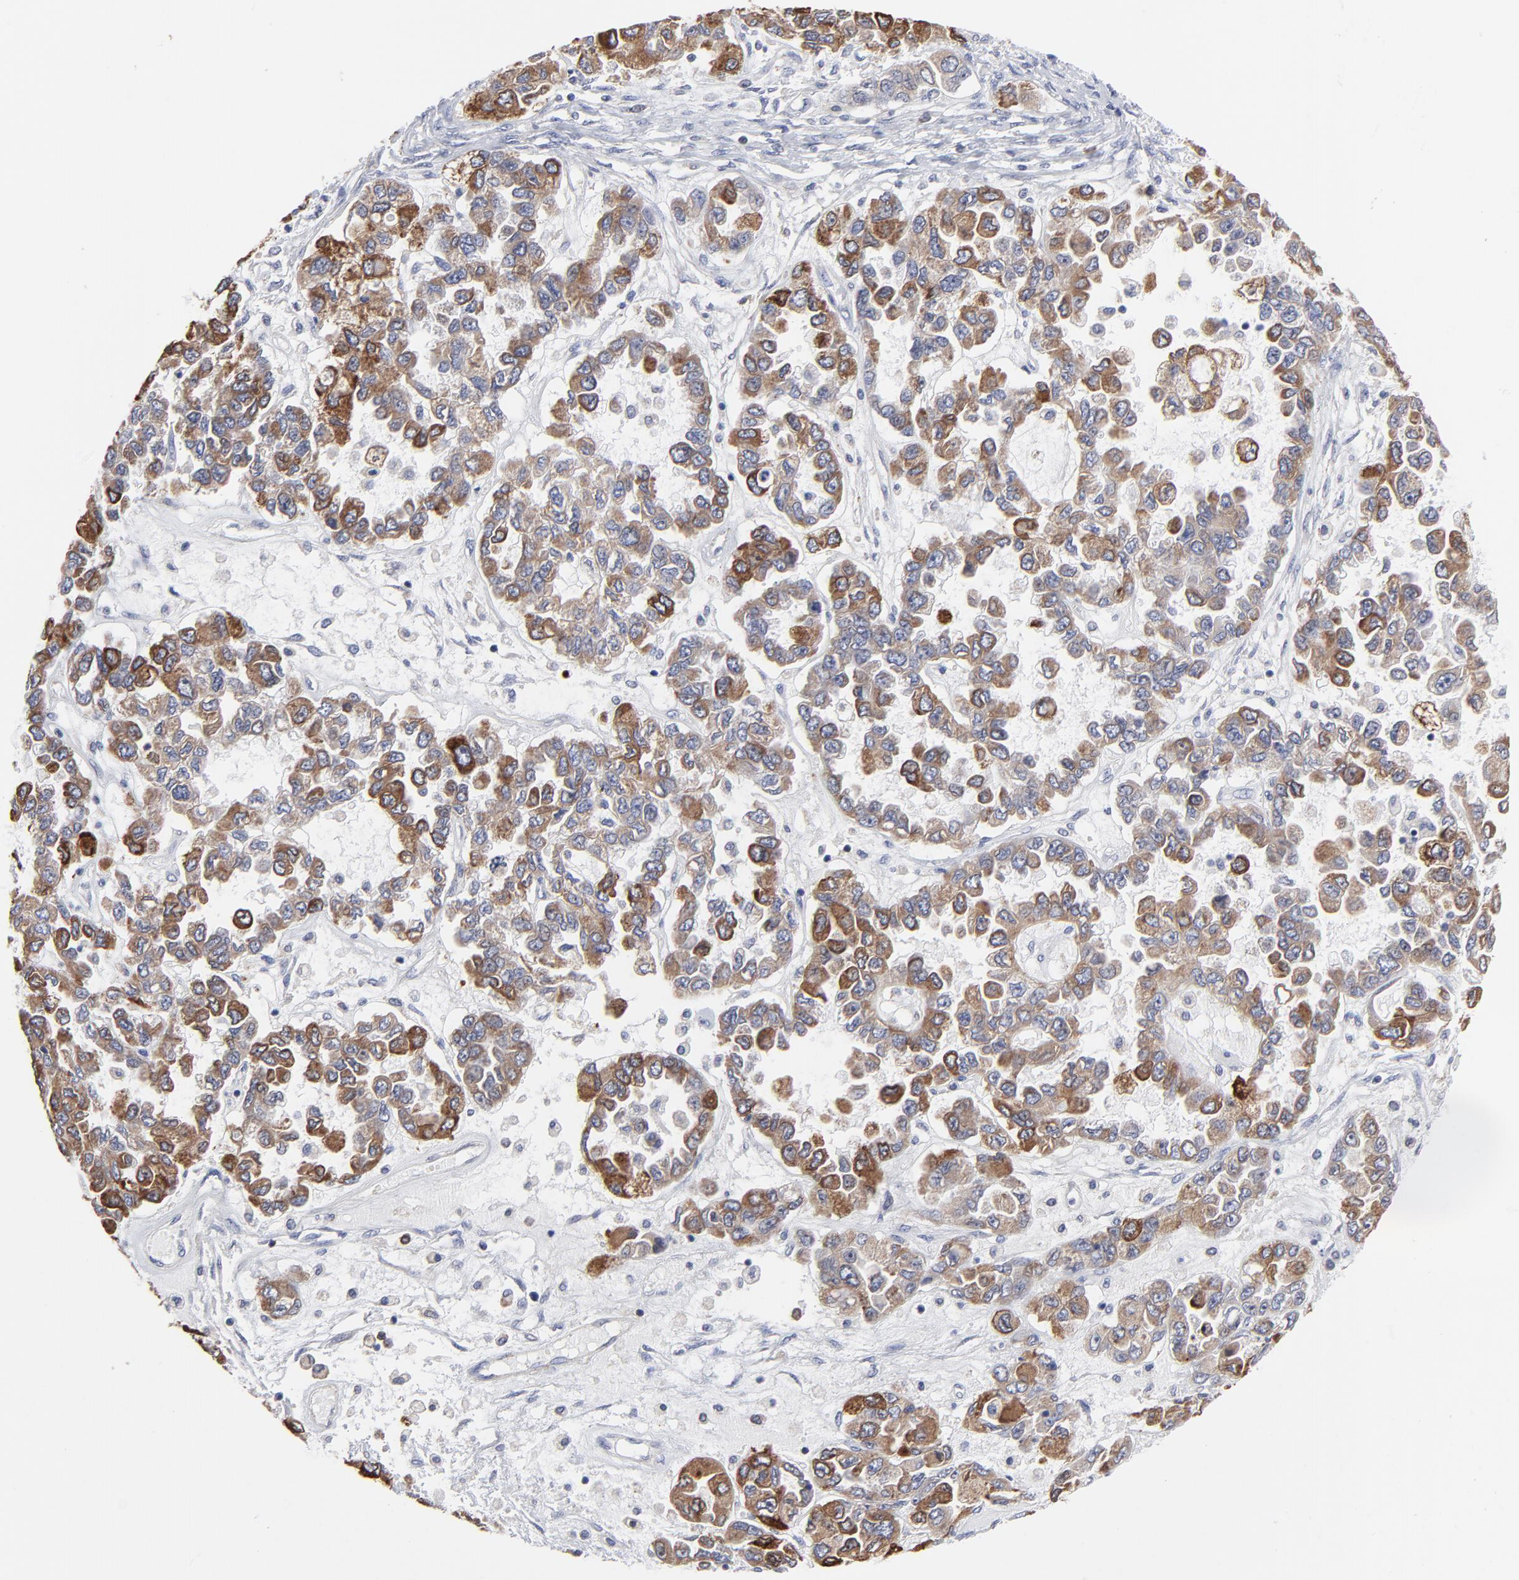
{"staining": {"intensity": "strong", "quantity": "25%-75%", "location": "cytoplasmic/membranous"}, "tissue": "ovarian cancer", "cell_type": "Tumor cells", "image_type": "cancer", "snomed": [{"axis": "morphology", "description": "Cystadenocarcinoma, serous, NOS"}, {"axis": "topography", "description": "Ovary"}], "caption": "Protein expression analysis of human ovarian cancer reveals strong cytoplasmic/membranous expression in about 25%-75% of tumor cells. (Brightfield microscopy of DAB IHC at high magnification).", "gene": "TRIM22", "patient": {"sex": "female", "age": 84}}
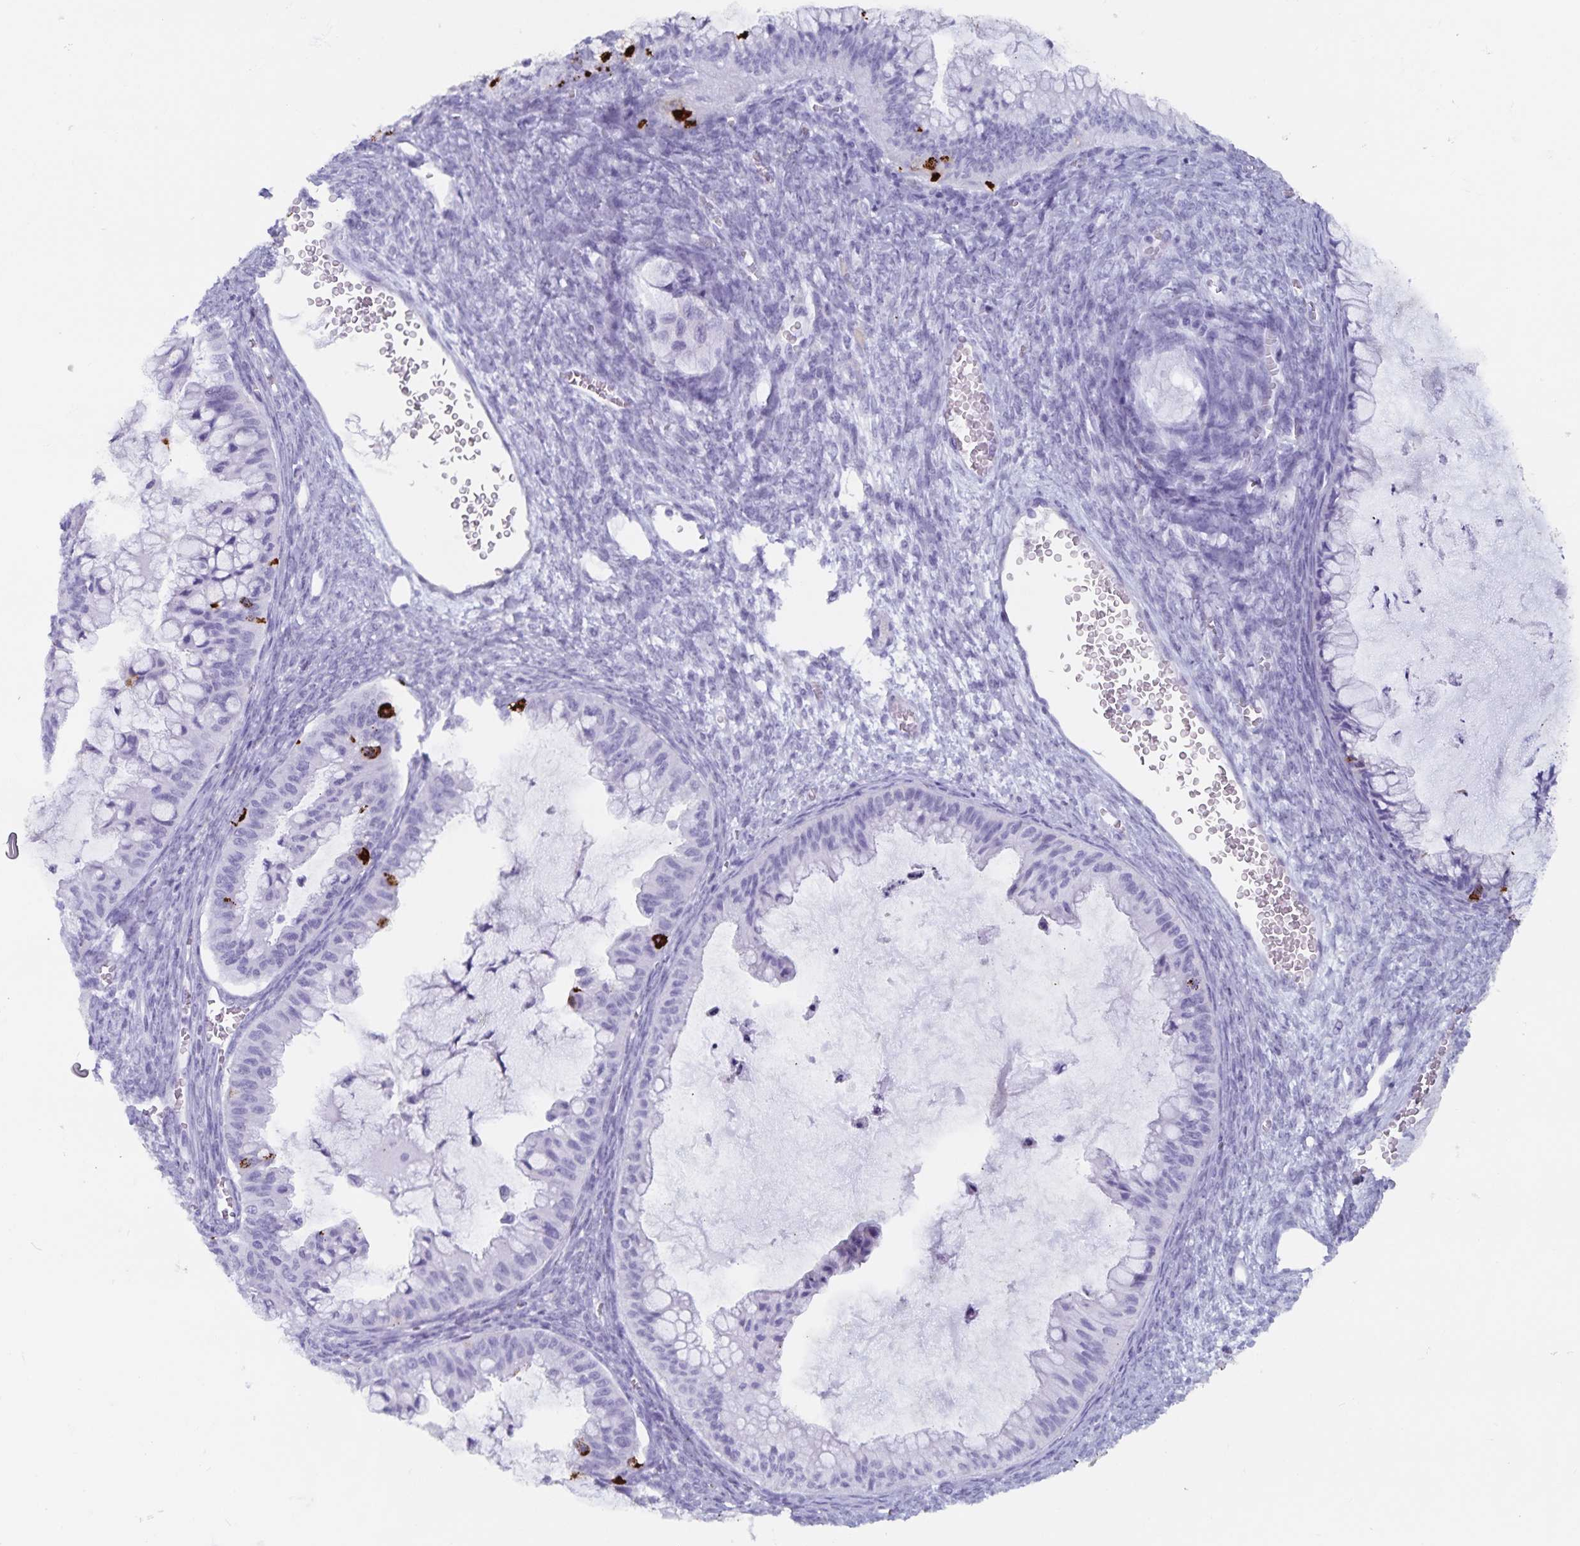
{"staining": {"intensity": "strong", "quantity": "<25%", "location": "cytoplasmic/membranous"}, "tissue": "ovarian cancer", "cell_type": "Tumor cells", "image_type": "cancer", "snomed": [{"axis": "morphology", "description": "Cystadenocarcinoma, mucinous, NOS"}, {"axis": "topography", "description": "Ovary"}], "caption": "Protein staining exhibits strong cytoplasmic/membranous positivity in about <25% of tumor cells in ovarian cancer (mucinous cystadenocarcinoma).", "gene": "GPR137", "patient": {"sex": "female", "age": 72}}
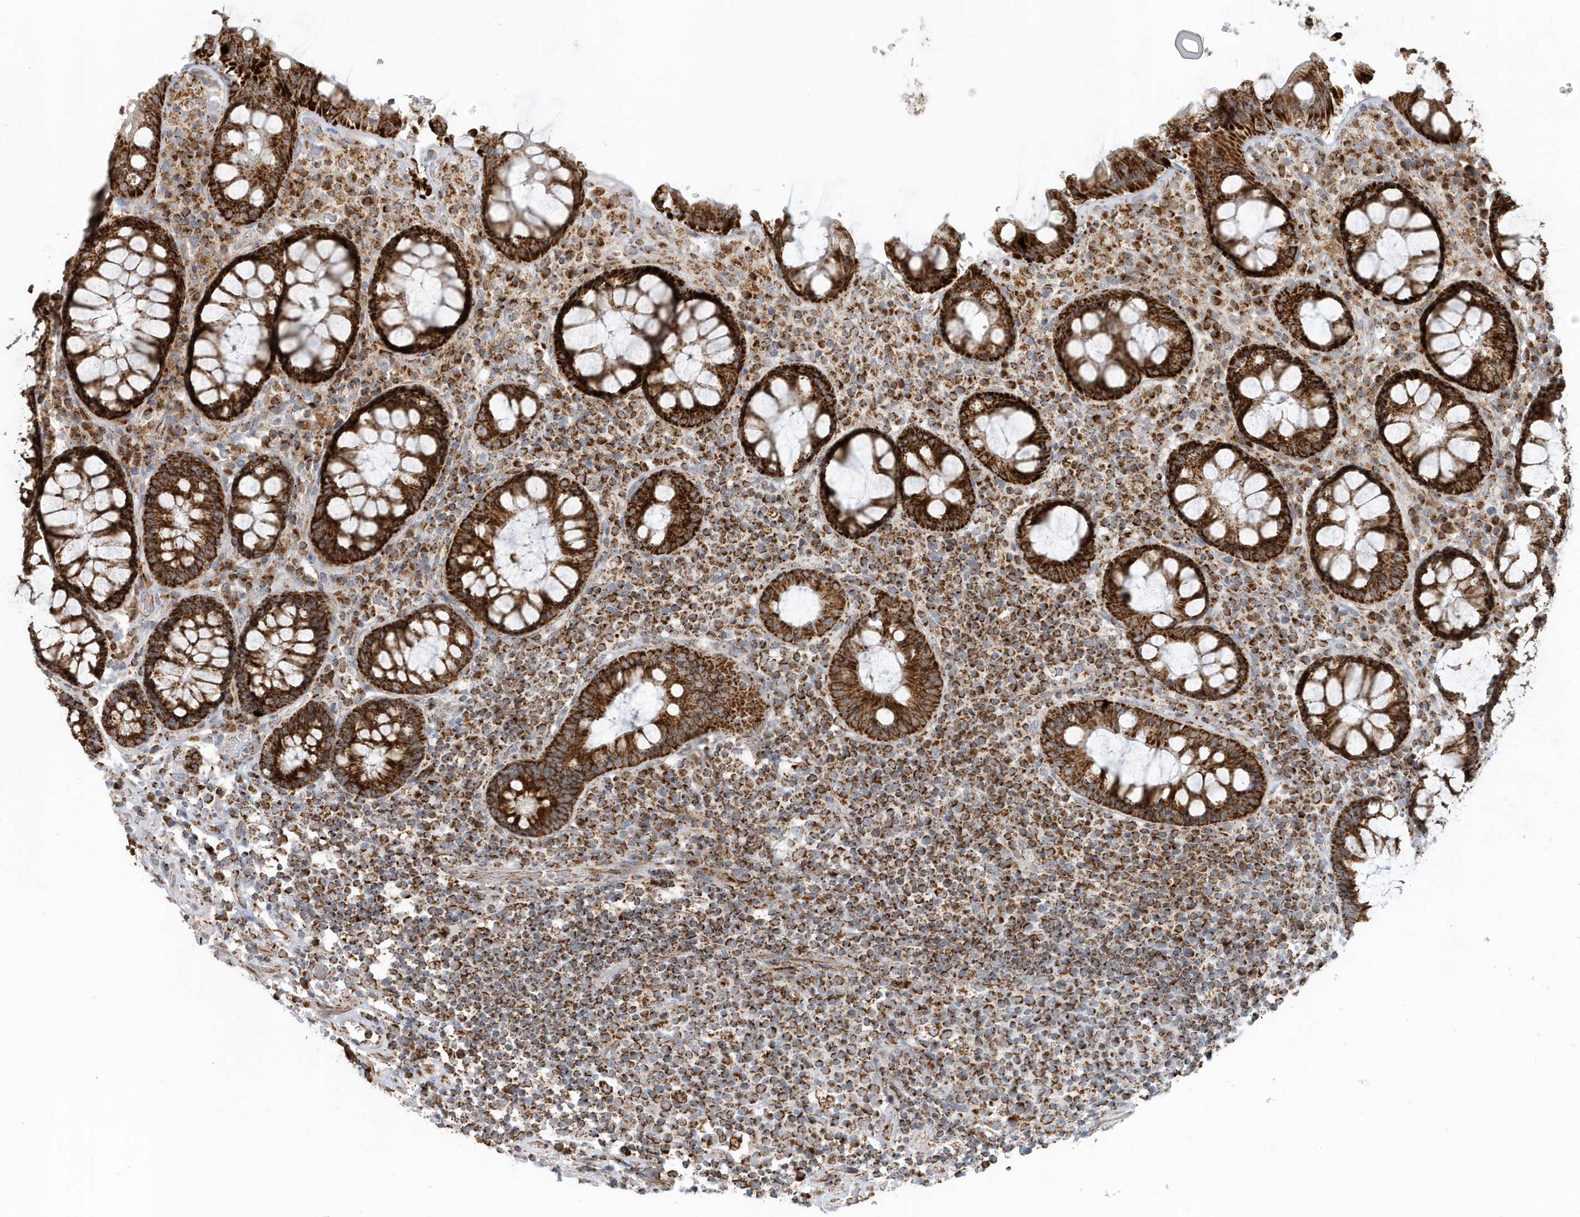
{"staining": {"intensity": "strong", "quantity": ">75%", "location": "cytoplasmic/membranous"}, "tissue": "rectum", "cell_type": "Glandular cells", "image_type": "normal", "snomed": [{"axis": "morphology", "description": "Normal tissue, NOS"}, {"axis": "topography", "description": "Rectum"}], "caption": "Rectum stained with IHC exhibits strong cytoplasmic/membranous expression in approximately >75% of glandular cells.", "gene": "MAN1A1", "patient": {"sex": "male", "age": 64}}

Assignment: Leave every picture out. Retype the remaining data exactly.

Result:
{"staining": {"intensity": "strong", "quantity": "25%-75%", "location": "cytoplasmic/membranous"}, "tissue": "ovarian cancer", "cell_type": "Tumor cells", "image_type": "cancer", "snomed": [{"axis": "morphology", "description": "Cystadenocarcinoma, serous, NOS"}, {"axis": "topography", "description": "Ovary"}], "caption": "Protein expression analysis of human ovarian cancer reveals strong cytoplasmic/membranous expression in about 25%-75% of tumor cells. (Brightfield microscopy of DAB IHC at high magnification).", "gene": "TRIM22", "patient": {"sex": "female", "age": 84}}
{"staining": {"intensity": "strong", "quantity": "<25%", "location": "cytoplasmic/membranous"}, "tissue": "ovarian cancer", "cell_type": "Tumor cells", "image_type": "cancer", "snomed": [{"axis": "morphology", "description": "Cystadenocarcinoma, mucinous, NOS"}, {"axis": "topography", "description": "Ovary"}], "caption": "Protein staining exhibits strong cytoplasmic/membranous positivity in about <25% of tumor cells in ovarian cancer (mucinous cystadenocarcinoma).", "gene": "GPR137", "patient": {"sex": "female", "age": 72}}
{"staining": {"intensity": "strong", "quantity": ">75%", "location": "cytoplasmic/membranous"}, "tissue": "rectum", "cell_type": "Glandular cells", "image_type": "normal", "snomed": [{"axis": "morphology", "description": "Normal tissue, NOS"}, {"axis": "topography", "description": "Rectum"}], "caption": "Rectum stained with IHC exhibits strong cytoplasmic/membranous expression in approximately >75% of glandular cells.", "gene": "MAN1A1", "patient": {"sex": "male", "age": 64}}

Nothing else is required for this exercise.